As a teaching assistant, Fusco is spending her summer assisting first-year medical students – and Summer Institute participants – with anatomy. Among those first-year students are fellow Summer Institute alumnae Amara Ahmed, Sarah Crawford, Mirna Hanna and Laura Samander.
“Growing up, a lot of people say to you, ‘Oh, you want to be a doctor? That’s cool,’ but there’s nothing that facilitates your way to get there,” said Fusco. “The Summer Institute made it a reality for me, and it was incredibly rewarding working with the students in the first session last week.
“At such a young age, my experience really had an impact on me, and it stuck with me as I was taking all those hard science courses over the years. I had a light at the end of the tunnel and kept reminding myself I can actually get there.”

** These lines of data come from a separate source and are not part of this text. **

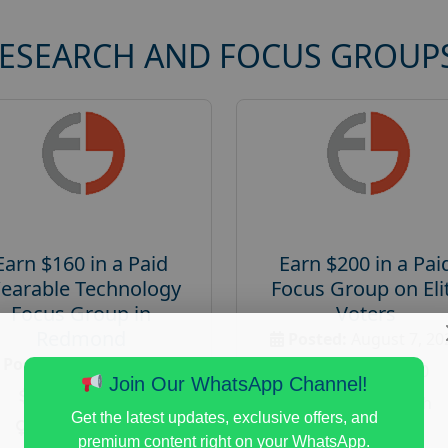
RESEARCH AND FOCUS GROUP
Earn $160 in a Paid
Earn $200 in a Pai
earable Technology
Focus Group on Eli
Focus Group in
Voters
Redmond
Posted:
August 7, 20
Posted:
August 7, 2026
Payout :
$-200
Join Our WhatsApp Channel!
Payout :
$-160
Gender :
both
Get the latest updates, exclusive offers, and
Gender :
both
Age :
18+
premium content right on your WhatsApp.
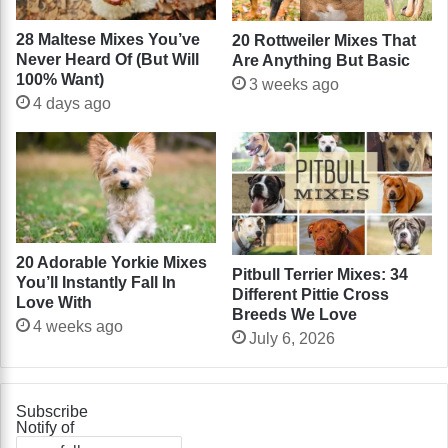
28 Maltese Mixes You’ve
20 Rottweiler Mixes That
Never Heard Of (But Will
Are Anything But Basic
100% Want)
3 weeks ago
4 days ago
20 Adorable Yorkie Mixes
Pitbull Terrier Mixes: 34
You’ll Instantly Fall In
Different Pittie Cross
Love With
Breeds We Love
4 weeks ago
July 6, 2026
Subscribe
Notify of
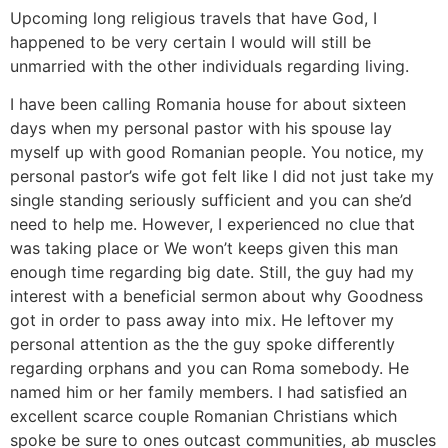
Upcoming long religious travels that have God, I
happened to be very certain I would will still be
unmarried with the other individuals regarding living.
I have been calling Romania house for about sixteen
days when my personal pastor with his spouse lay
myself up with good Romanian people. You notice, my
personal pastor’s wife got felt like I did not just take my
single standing seriously sufficient and you can she’d
need to help me. However, I experienced no clue that
was taking place or We won’t keeps given this man
enough time regarding big date. Still, the guy had my
interest with a beneficial sermon about why Goodness
got in order to pass away into mix. He leftover my
personal attention as the the guy spoke differently
regarding orphans and you can Roma somebody. He
named him or her family members. I had satisfied an
excellent scarce couple Romanian Christians which
spoke be sure to ones outcast communities, ab muscles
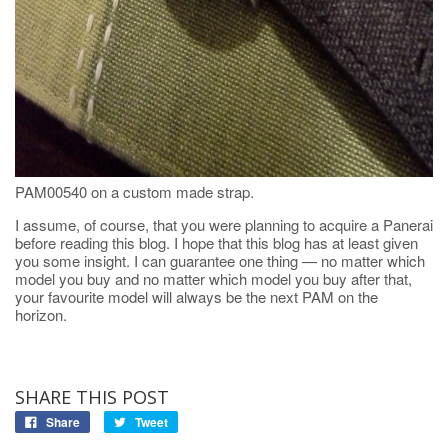
PAM00540 on a custom made strap.
I assume, of course, that you were planning to acquire a Panerai
before reading this blog. I hope that this blog has at least given
you some insight. I can guarantee one thing — no matter which
model you buy and no matter which model you buy after that,
your favourite model will always be the next PAM on the
horizon.
SHARE THIS POST
Share
Tweet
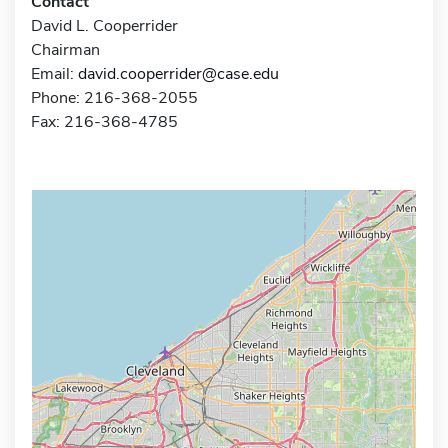
Contact
David L. Cooperrider
Chairman
Email:
david.cooperrider@case.edu
Phone: 216-368-2055
Fax: 216-368-4785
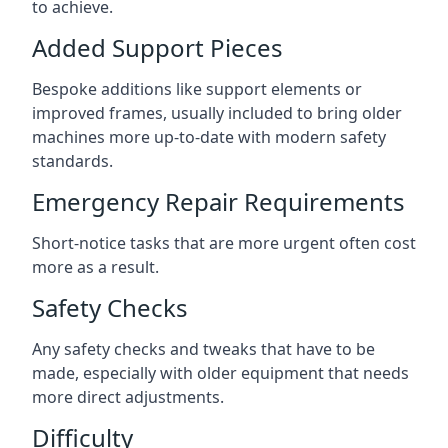
to achieve.
Added Support Pieces
Bespoke additions like support elements or
improved frames, usually included to bring older
machines more up-to-date with modern safety
standards.
Emergency Repair Requirements
Short-notice tasks that are more urgent often cost
more as a result.
Safety Checks
Any safety checks and tweaks that have to be
made, especially with older equipment that needs
more direct adjustments.
Difficulty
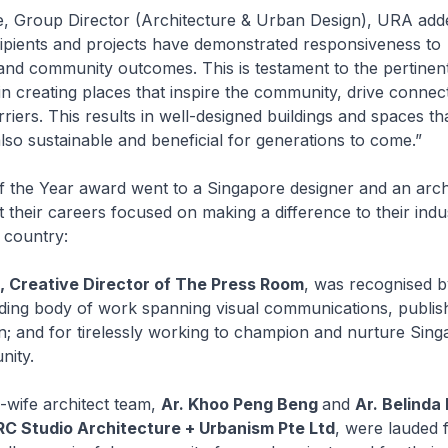
e, Group Director (Architecture & Urban Design), URA add
pients and projects have demonstrated responsiveness to
nd community outcomes. This is testament to the pertinent
 in creating places that inspire the community, drive connec
riers. This results in well-designed buildings and spaces tha
also sustainable and beneficial for generations to come.”
f the Year award went to a Singapore designer and an arch
their careers focused on making a difference to their indu
country:
, Creative Director of The Press Room
, was recognised b
nding body of work spanning visual communications, publis
gn; and for tirelessly working to champion and nurture Sing
nity.
wife architect team,
Ar. Khoo Peng Beng
and
Ar. Belinda
RC Studio Architecture + Urbanism Pte Ltd
, were lauded 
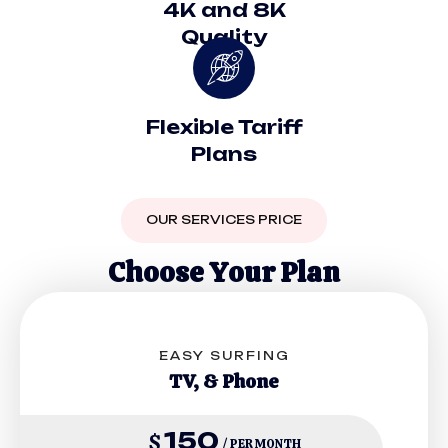
4K and 8K
Quality
Flexible Tariff
Plans
OUR SERVICES PRICE
C
h
o
o
s
e
Y
o
u
r
P
l
a
n
EASY SURFING
TV, & Phone
150
$
/ PER MONTH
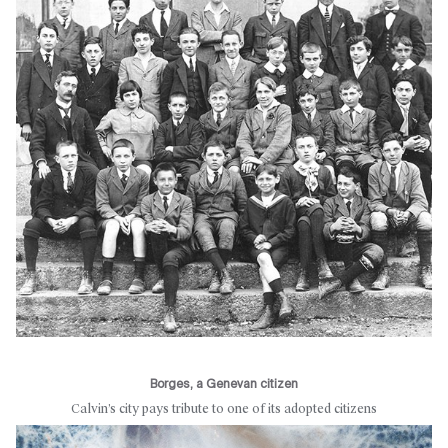
Borges, a Genevan citizen
Calvin’s city pays tribute to one of its adopted citizens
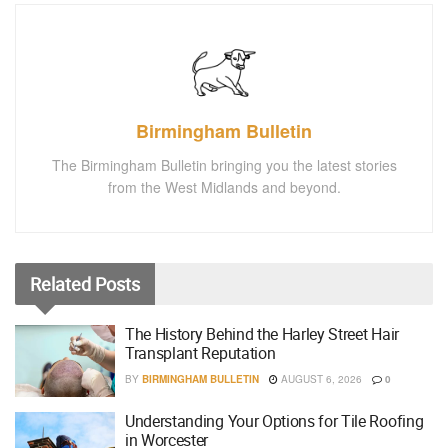
Birmingham Bulletin
The Birmingham Bulletin bringing you the latest stories
from the West Midlands and beyond.
Related
Posts
The History Behind the Harley Street Hair
Transplant Reputation
BY
BIRMINGHAM BULLETIN
AUGUST 6, 2026
0
Understanding Your Options for Tile Roofing
in Worcester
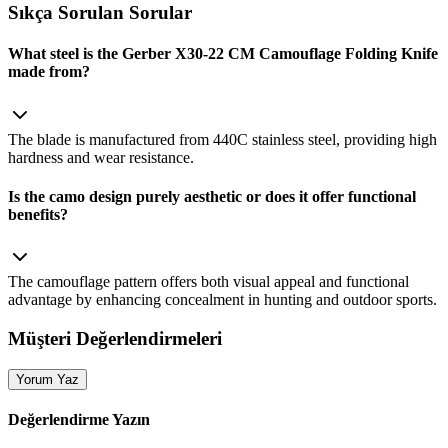
Sıkça Sorulan Sorular
What steel is the Gerber X30-22 CM Camouflage Folding Knife
made from?
The blade is manufactured from 440C stainless steel, providing high
hardness and wear resistance.
Is the camo design purely aesthetic or does it offer functional
benefits?
The camouflage pattern offers both visual appeal and functional
advantage by enhancing concealment in hunting and outdoor sports.
Müşteri Değerlendirmeleri
Yorum Yaz
Değerlendirme Yazın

Sixty-three rising high school juniors and seniors are taking part in one of this summer’s three Summer Institute sessions. The first session concluded June 14. The final two take place June 23-28 and July 14-19.
The Summer Institute is hosted by the college’s Science Students Together Reaching Instructional Diversity & Excellence (SSTRIDE) program. It was designed to help address disparities in Florida’s physician workforce by starting early to prepare and train future physicians to serve Florida’s traditionally underserved populations.
Eighty percent of the 400 past participants currently being tracked have gone on to attend college with a major in science, technology, engineering, math or medicine. At least 16 have gone to medical school.
“I am humbled and honored each year as I witness the impact that our office and programs have on SSTRIDE and Summer Institute students,” said Thesla Berne-Anderson, founder and director of the precollege and undergraduate outreach programs at the College of Medicine.
The Summer Institute immerses students in the medical school environment. Students stay in dorms on campus and take part in activities, discussions, classes and training both at the College of Medicine and at local hospitals, medical practices, assisted-living facilities and more. Each day features a different focus such as geriatrics, primary care or rural medicine.
Students also receive information about college admissions, scholarships and mentoring programs while gaining a valuable perspective on the life of a medical student. A number of the week’s activities – including trips to rural medical practices, clinical skills training, and courses on medical ethics and mental health – involve training and instruction similar to what real med students get.
“Students benefit in so many ways and as a result are better and more focused communicators, thinkers, leaders and doers,” added Berne-Anderson. “More and more students are choosing FSU as a result of the Summer Institute experience and are excited about joining our college-level outreach pipeline.”